Pages

Tuesday, April 15, 2014

Saatnya Overhaul, Milan

Milan menang dalam 4 laga beruntun. Diawali laga melawan Fiorentina, kemudian berlanjut pada Chievo, Genoa dan Catania. Sebuah streak kemenangan terbanyak musim ini, seakan memperlihatkan bahwa tim ini sudah back on track dan siap menyongsong musim depan yang lebih baik.

Benarkah demikian?

Anda boleh berpendapat lain, namun saya sudah beberapa tahun belakangan tidak menyukai apa yang terjadi pada tim ini. Yang saya maksud adalah visi dari manajemen. Tanpa bermaksud sok tahu, dari yang saya baca (mungkin bacaan yang sama dengan kalian), Milan memang tidak mampu mengganti para pemain bintangnya yang hengkang akibat krisis finansial yang melanda.

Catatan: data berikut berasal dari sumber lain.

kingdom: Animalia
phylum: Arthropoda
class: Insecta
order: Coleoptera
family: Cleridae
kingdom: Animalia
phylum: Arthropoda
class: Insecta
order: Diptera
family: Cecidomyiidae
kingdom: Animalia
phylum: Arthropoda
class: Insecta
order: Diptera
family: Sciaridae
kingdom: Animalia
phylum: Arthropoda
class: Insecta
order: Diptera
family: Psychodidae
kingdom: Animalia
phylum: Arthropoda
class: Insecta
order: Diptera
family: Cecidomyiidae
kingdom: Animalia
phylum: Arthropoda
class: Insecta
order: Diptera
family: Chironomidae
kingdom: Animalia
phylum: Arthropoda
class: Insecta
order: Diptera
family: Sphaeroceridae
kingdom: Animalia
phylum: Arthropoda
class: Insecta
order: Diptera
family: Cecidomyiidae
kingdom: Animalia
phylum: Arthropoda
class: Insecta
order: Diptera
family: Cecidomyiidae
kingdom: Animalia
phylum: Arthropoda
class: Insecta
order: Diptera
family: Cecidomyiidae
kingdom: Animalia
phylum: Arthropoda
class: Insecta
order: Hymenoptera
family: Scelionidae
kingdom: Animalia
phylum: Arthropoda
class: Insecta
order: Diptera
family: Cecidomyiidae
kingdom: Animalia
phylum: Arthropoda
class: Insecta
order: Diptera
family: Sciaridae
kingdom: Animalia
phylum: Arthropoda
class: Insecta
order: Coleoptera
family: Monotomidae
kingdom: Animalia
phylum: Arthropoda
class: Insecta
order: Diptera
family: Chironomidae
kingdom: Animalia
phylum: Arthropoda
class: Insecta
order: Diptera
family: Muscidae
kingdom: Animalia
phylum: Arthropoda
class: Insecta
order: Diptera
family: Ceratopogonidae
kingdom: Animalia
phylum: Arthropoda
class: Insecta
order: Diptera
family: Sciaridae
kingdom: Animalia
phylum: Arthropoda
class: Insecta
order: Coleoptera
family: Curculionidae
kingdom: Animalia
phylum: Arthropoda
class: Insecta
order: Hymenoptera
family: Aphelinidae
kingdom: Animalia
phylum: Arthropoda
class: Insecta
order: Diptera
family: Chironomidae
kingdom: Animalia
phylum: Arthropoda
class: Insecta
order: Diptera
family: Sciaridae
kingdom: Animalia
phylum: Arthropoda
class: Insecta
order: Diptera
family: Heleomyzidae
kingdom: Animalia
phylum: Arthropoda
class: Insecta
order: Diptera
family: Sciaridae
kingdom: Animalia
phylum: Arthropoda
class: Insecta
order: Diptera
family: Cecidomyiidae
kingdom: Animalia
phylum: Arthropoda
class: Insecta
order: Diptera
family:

Bukan itu yang sebetulnya mengganggu, well, krisis finansial memang tak terhindarkan apalagi dengan berbagai kontroversi yang dibuat Berlusconi yang salah satunya membuat Milan harus turut menganggung denda 500 juta euro yang dibebankan kepada Fininvest, salah satu perusahaan Berlusconi. Namun yang cukup mengganggu adalah, Milan hanya melakukan perekrutan yang sifatnya tambal sulam. Ibarat sebuah mobil, Milan sudah waktunya turun mesin, namun bukannya melakukan itu malahan sibuk mengecat body agar tetap terlihat kinclong. Melihat hal ini, saya jadi sepenuhnya memahami curhat Paolo Maldini yang berkata bahwa Milan memang tidak memiliki real project. Skuat yang ada hanya bermanfaat 2-3 tahun, yang tentunya tidak mengherankan jika tidak terjalin kekompakan, apalagi menimbulkan kebanggaan dan identitas.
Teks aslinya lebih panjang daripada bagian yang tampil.